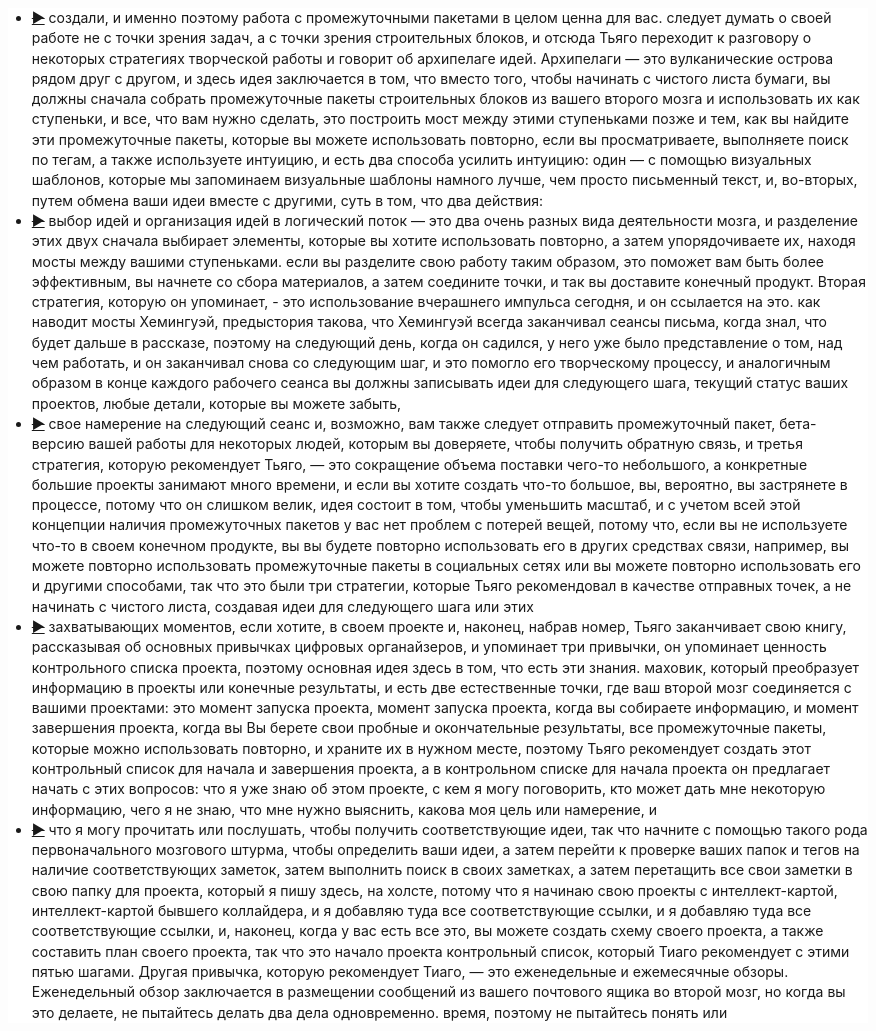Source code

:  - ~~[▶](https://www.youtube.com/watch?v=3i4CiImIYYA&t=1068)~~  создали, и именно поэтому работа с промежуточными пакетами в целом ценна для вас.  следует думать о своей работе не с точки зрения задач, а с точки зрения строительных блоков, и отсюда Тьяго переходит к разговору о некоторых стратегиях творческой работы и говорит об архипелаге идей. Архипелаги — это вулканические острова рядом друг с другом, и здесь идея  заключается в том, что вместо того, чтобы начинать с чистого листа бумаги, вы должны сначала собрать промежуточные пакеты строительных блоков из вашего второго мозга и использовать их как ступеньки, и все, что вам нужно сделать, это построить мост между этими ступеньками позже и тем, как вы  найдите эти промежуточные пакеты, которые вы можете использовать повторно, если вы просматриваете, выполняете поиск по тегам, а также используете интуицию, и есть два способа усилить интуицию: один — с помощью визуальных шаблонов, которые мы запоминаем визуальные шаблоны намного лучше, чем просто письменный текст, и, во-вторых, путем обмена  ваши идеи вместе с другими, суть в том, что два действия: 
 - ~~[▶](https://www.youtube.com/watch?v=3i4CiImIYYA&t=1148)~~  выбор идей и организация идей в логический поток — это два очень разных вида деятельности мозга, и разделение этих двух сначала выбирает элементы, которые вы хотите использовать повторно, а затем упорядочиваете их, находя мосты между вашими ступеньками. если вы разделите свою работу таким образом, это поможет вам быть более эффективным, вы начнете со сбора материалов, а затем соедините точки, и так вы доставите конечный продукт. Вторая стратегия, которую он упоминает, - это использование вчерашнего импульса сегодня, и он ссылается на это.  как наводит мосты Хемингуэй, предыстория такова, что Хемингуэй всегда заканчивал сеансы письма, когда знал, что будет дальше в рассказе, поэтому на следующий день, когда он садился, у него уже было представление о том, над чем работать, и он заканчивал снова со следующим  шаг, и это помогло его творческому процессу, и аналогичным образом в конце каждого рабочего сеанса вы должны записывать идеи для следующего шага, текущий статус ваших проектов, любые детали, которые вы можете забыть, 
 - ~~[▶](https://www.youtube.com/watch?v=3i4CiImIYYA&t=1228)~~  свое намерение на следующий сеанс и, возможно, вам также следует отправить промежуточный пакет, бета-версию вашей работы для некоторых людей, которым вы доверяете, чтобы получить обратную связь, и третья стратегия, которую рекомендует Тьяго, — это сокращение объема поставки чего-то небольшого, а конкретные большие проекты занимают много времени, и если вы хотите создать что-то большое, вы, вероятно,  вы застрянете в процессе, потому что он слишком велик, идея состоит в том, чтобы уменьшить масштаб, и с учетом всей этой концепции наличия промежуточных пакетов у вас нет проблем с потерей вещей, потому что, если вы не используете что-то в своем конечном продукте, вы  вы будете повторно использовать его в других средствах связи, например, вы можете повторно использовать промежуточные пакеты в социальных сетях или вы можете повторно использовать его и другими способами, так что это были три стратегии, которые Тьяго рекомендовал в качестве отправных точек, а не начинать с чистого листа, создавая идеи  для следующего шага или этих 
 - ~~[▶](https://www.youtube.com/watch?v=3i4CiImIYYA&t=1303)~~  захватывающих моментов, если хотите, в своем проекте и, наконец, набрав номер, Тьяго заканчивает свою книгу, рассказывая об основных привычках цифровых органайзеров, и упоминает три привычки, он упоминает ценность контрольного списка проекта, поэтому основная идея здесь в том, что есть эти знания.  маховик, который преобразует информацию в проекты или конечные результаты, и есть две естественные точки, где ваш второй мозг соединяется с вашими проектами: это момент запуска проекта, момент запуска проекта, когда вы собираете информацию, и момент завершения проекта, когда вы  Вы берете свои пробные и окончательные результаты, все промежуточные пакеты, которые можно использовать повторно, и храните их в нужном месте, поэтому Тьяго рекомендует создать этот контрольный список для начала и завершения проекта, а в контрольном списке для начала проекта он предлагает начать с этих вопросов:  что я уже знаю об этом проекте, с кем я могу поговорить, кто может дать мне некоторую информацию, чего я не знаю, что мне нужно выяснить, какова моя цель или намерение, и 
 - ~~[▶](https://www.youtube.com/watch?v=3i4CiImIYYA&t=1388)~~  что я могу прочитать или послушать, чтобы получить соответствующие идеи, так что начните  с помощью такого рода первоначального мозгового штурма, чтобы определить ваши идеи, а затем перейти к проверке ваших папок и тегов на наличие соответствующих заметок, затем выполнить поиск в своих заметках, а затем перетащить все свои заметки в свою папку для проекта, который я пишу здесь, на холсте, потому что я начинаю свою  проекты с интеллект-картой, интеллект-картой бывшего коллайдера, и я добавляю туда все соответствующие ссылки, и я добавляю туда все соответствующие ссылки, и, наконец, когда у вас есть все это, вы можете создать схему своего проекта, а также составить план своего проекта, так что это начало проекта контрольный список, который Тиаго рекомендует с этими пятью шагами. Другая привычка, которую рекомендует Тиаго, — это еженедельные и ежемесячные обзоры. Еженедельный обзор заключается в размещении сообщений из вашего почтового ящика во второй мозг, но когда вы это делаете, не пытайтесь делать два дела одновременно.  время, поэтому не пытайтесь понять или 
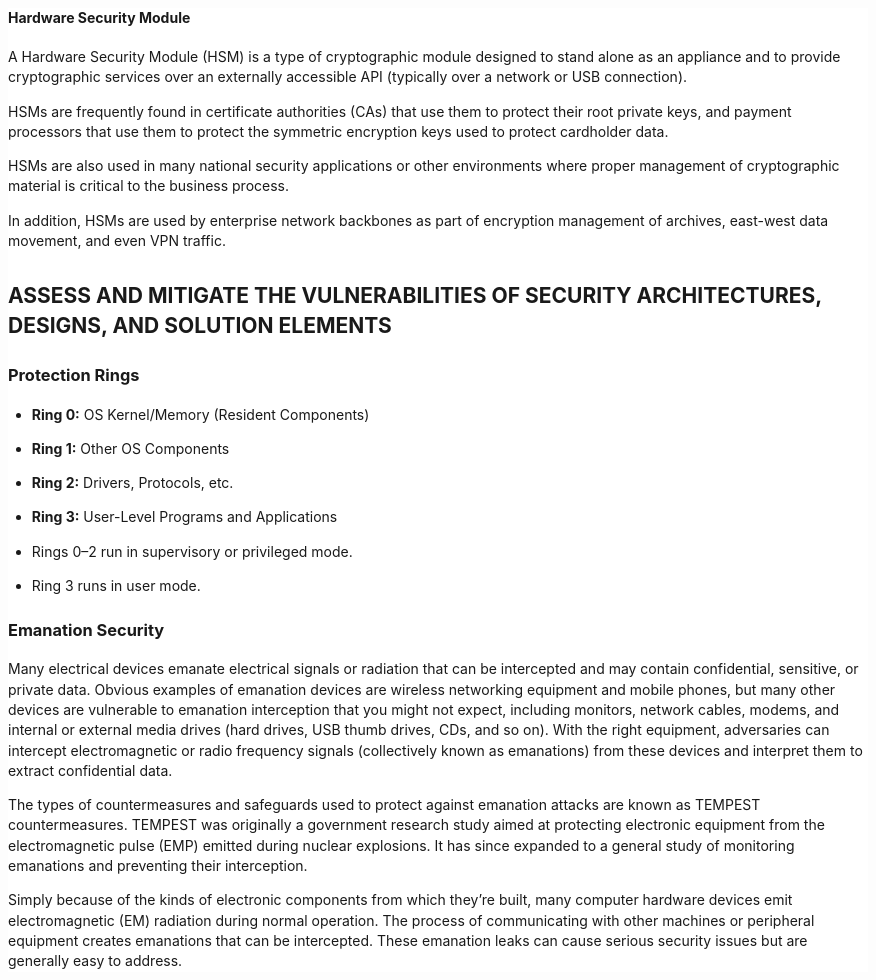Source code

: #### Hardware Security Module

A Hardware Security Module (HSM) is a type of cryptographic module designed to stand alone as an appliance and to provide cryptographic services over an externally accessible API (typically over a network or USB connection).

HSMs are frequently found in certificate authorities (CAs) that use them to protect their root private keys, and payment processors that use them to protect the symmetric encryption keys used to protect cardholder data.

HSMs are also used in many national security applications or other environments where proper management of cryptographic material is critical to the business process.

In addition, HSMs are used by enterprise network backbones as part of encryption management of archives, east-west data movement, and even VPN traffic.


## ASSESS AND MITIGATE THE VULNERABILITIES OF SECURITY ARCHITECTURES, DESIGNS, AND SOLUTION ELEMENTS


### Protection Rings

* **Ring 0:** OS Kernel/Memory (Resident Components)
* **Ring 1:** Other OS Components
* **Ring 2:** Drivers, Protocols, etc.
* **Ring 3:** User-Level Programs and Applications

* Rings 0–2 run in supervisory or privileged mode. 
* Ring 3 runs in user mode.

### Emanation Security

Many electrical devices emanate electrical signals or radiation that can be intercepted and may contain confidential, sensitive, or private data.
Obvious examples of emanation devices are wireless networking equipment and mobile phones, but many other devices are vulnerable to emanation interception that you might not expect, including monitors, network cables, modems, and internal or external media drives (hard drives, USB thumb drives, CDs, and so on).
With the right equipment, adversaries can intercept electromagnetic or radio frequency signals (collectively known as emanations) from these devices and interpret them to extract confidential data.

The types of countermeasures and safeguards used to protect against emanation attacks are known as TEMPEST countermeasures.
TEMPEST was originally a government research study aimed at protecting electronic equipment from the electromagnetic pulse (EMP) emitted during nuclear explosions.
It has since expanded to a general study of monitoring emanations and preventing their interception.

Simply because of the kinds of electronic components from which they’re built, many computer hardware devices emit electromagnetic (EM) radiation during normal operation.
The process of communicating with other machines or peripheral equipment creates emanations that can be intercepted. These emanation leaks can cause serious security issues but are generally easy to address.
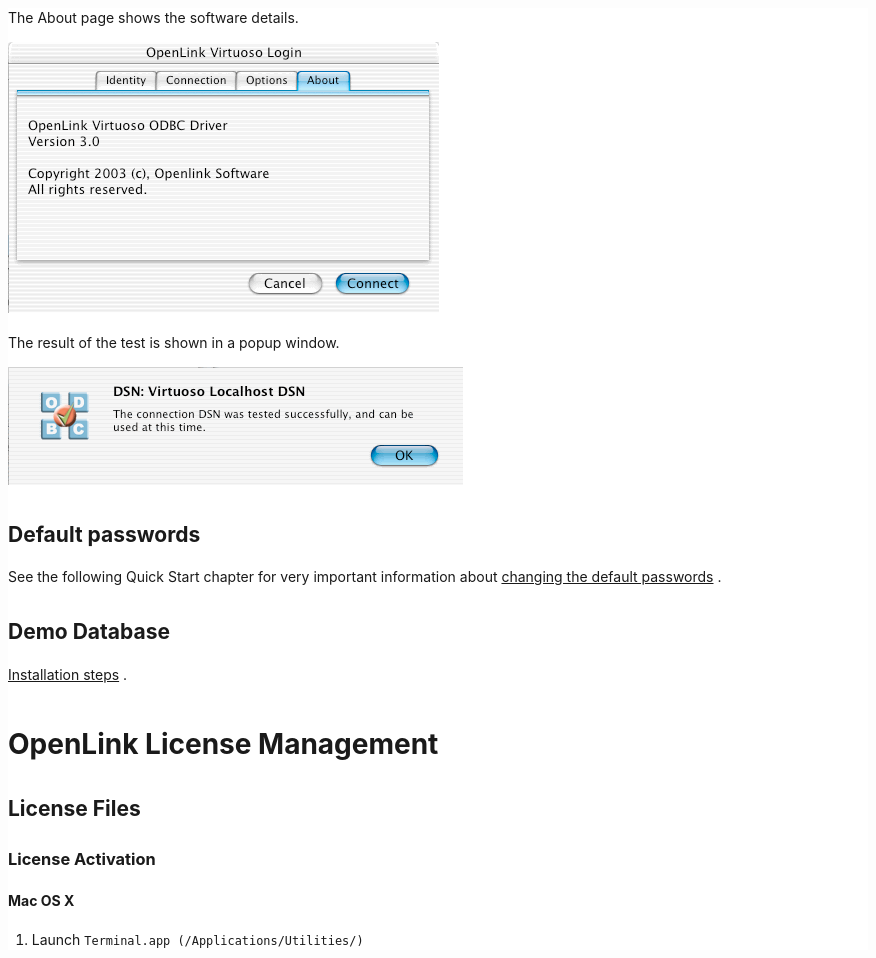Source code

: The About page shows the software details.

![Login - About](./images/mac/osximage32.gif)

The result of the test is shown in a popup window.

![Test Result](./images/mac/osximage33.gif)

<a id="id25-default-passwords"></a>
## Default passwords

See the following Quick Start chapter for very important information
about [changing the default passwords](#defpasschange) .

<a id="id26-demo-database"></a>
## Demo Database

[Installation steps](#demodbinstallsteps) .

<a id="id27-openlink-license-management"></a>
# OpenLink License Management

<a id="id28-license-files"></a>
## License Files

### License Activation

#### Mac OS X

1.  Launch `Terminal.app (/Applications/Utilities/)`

------------------------------------

• THE PROBLEM:
Each line of the data above must be reproduced as written. Skip the pictures.

• REPLY TO THE EXERCISE:
Source code

:  - ~~[▶](https://www.youtube.com/watch?v=3i4CiImIYYA&t=1068)~~  создали, и именно поэтому работа с промежуточными пакетами в целом ценна для вас.  следует думать о своей работе не с точки зрения задач, а с точки зрения строительных блоков, и отсюда Тьяго переходит к разговору о некоторых стратегиях творческой работы и говорит об архипелаге идей. Архипелаги — это вулканические острова рядом друг с другом, и здесь идея  заключается в том, что вместо того, чтобы начинать с чистого листа бумаги, вы должны сначала собрать промежуточные пакеты строительных блоков из вашего второго мозга и использовать их как ступеньки, и все, что вам нужно сделать, это построить мост между этими ступеньками позже и тем, как вы  найдите эти промежуточные пакеты, которые вы можете использовать повторно, если вы просматриваете, выполняете поиск по тегам, а также используете интуицию, и есть два способа усилить интуицию: один — с помощью визуальных шаблонов, которые мы запоминаем визуальные шаблоны намного лучше, чем просто письменный текст, и, во-вторых, путем обмена  ваши идеи вместе с другими, суть в том, что два действия: 
 - ~~[▶](https://www.youtube.com/watch?v=3i4CiImIYYA&t=1148)~~  выбор идей и организация идей в логический поток — это два очень разных вида деятельности мозга, и разделение этих двух сначала выбирает элементы, которые вы хотите использовать повторно, а затем упорядочиваете их, находя мосты между вашими ступеньками. если вы разделите свою работу таким образом, это поможет вам быть более эффективным, вы начнете со сбора материалов, а затем соедините точки, и так вы доставите конечный продукт. Вторая стратегия, которую он упоминает, - это использование вчерашнего импульса сегодня, и он ссылается на это.  как наводит мосты Хемингуэй, предыстория такова, что Хемингуэй всегда заканчивал сеансы письма, когда знал, что будет дальше в рассказе, поэтому на следующий день, когда он садился, у него уже было представление о том, над чем работать, и он заканчивал снова со следующим  шаг, и это помогло его творческому процессу, и аналогичным образом в конце каждого рабочего сеанса вы должны записывать идеи для следующего шага, текущий статус ваших проектов, любые детали, которые вы можете забыть, 
 - ~~[▶](https://www.youtube.com/watch?v=3i4CiImIYYA&t=1228)~~  свое намерение на следующий сеанс и, возможно, вам также следует отправить промежуточный пакет, бета-версию вашей работы для некоторых людей, которым вы доверяете, чтобы получить обратную связь, и третья стратегия, которую рекомендует Тьяго, — это сокращение объема поставки чего-то небольшого, а конкретные большие проекты занимают много времени, и если вы хотите создать что-то большое, вы, вероятно,  вы застрянете в процессе, потому что он слишком велик, идея состоит в том, чтобы уменьшить масштаб, и с учетом всей этой концепции наличия промежуточных пакетов у вас нет проблем с потерей вещей, потому что, если вы не используете что-то в своем конечном продукте, вы  вы будете повторно использовать его в других средствах связи, например, вы можете повторно использовать промежуточные пакеты в социальных сетях или вы можете повторно использовать его и другими способами, так что это были три стратегии, которые Тьяго рекомендовал в качестве отправных точек, а не начинать с чистого листа, создавая идеи  для следующего шага или этих 
 - ~~[▶](https://www.youtube.com/watch?v=3i4CiImIYYA&t=1303)~~  захватывающих моментов, если хотите, в своем проекте и, наконец, набрав номер, Тьяго заканчивает свою книгу, рассказывая об основных привычках цифровых органайзеров, и упоминает три привычки, он упоминает ценность контрольного списка проекта, поэтому основная идея здесь в том, что есть эти знания.  маховик, который преобразует информацию в проекты или конечные результаты, и есть две естественные точки, где ваш второй мозг соединяется с вашими проектами: это момент запуска проекта, момент запуска проекта, когда вы собираете информацию, и момент завершения проекта, когда вы  Вы берете свои пробные и окончательные результаты, все промежуточные пакеты, которые можно использовать повторно, и храните их в нужном месте, поэтому Тьяго рекомендует создать этот контрольный список для начала и завершения проекта, а в контрольном списке для начала проекта он предлагает начать с этих вопросов:  что я уже знаю об этом проекте, с кем я могу поговорить, кто может дать мне некоторую информацию, чего я не знаю, что мне нужно выяснить, какова моя цель или намерение, и 
 - ~~[▶](https://www.youtube.com/watch?v=3i4CiImIYYA&t=1388)~~  что я могу прочитать или послушать, чтобы получить соответствующие идеи, так что начните  с помощью такого рода первоначального мозгового штурма, чтобы определить ваши идеи, а затем перейти к проверке ваших папок и тегов на наличие соответствующих заметок, затем выполнить поиск в своих заметках, а затем перетащить все свои заметки в свою папку для проекта, который я пишу здесь, на холсте, потому что я начинаю свою  проекты с интеллект-картой, интеллект-картой бывшего коллайдера, и я добавляю туда все соответствующие ссылки, и я добавляю туда все соответствующие ссылки, и, наконец, когда у вас есть все это, вы можете создать схему своего проекта, а также составить план своего проекта, так что это начало проекта контрольный список, который Тиаго рекомендует с этими пятью шагами. Другая привычка, которую рекомендует Тиаго, — это еженедельные и ежемесячные обзоры. Еженедельный обзор заключается в размещении сообщений из вашего почтового ящика во второй мозг, но когда вы это делаете, не пытайтесь делать два дела одновременно.  время, поэтому не пытайтесь понять или 
Source code

: #### Hardware Security Module

A Hardware Security Module (HSM) is a type of cryptographic module designed to stand alone as an appliance and to provide cryptographic services over an externally accessible API (typically over a network or USB connection).

HSMs are frequently found in certificate authorities (CAs) that use them to protect their root private keys, and payment processors that use them to protect the symmetric encryption keys used to protect cardholder data.

HSMs are also used in many national security applications or other environments where proper management of cryptographic material is critical to the business process.

In addition, HSMs are used by enterprise network backbones as part of encryption management of archives, east-west data movement, and even VPN traffic.


## ASSESS AND MITIGATE THE VULNERABILITIES OF SECURITY ARCHITECTURES, DESIGNS, AND SOLUTION ELEMENTS


### Protection Rings

* **Ring 0:** OS Kernel/Memory (Resident Components)
* **Ring 1:** Other OS Components
* **Ring 2:** Drivers, Protocols, etc.
* **Ring 3:** User-Level Programs and Applications

* Rings 0–2 run in supervisory or privileged mode. 
* Ring 3 runs in user mode.

### Emanation Security

Many electrical devices emanate electrical signals or radiation that can be intercepted and may contain confidential, sensitive, or private data.
Obvious examples of emanation devices are wireless networking equipment and mobile phones, but many other devices are vulnerable to emanation interception that you might not expect, including monitors, network cables, modems, and internal or external media drives (hard drives, USB thumb drives, CDs, and so on).
With the right equipment, adversaries can intercept electromagnetic or radio frequency signals (collectively known as emanations) from these devices and interpret them to extract confidential data.

The types of countermeasures and safeguards used to protect against emanation attacks are known as TEMPEST countermeasures.
TEMPEST was originally a government research study aimed at protecting electronic equipment from the electromagnetic pulse (EMP) emitted during nuclear explosions.
It has since expanded to a general study of monitoring emanations and preventing their interception.

Simply because of the kinds of electronic components from which they’re built, many computer hardware devices emit electromagnetic (EM) radiation during normal operation.
The process of communicating with other machines or peripheral equipment creates emanations that can be intercepted. These emanation leaks can cause serious security issues but are generally easy to address.
Source code

: The About page shows the software details.

![Login - About](./images/mac/osximage32.gif)

The result of the test is shown in a popup window.

![Test Result](./images/mac/osximage33.gif)

<a id="id25-default-passwords"></a>
## Default passwords

See the following Quick Start chapter for very important information
about [changing the default passwords](#defpasschange) .

<a id="id26-demo-database"></a>
## Demo Database

[Installation steps](#demodbinstallsteps) .

<a id="id27-openlink-license-management"></a>
# OpenLink License Management

<a id="id28-license-files"></a>
## License Files

### License Activation

#### Mac OS X

1.  Launch `Terminal.app (/Applications/Utilities/)`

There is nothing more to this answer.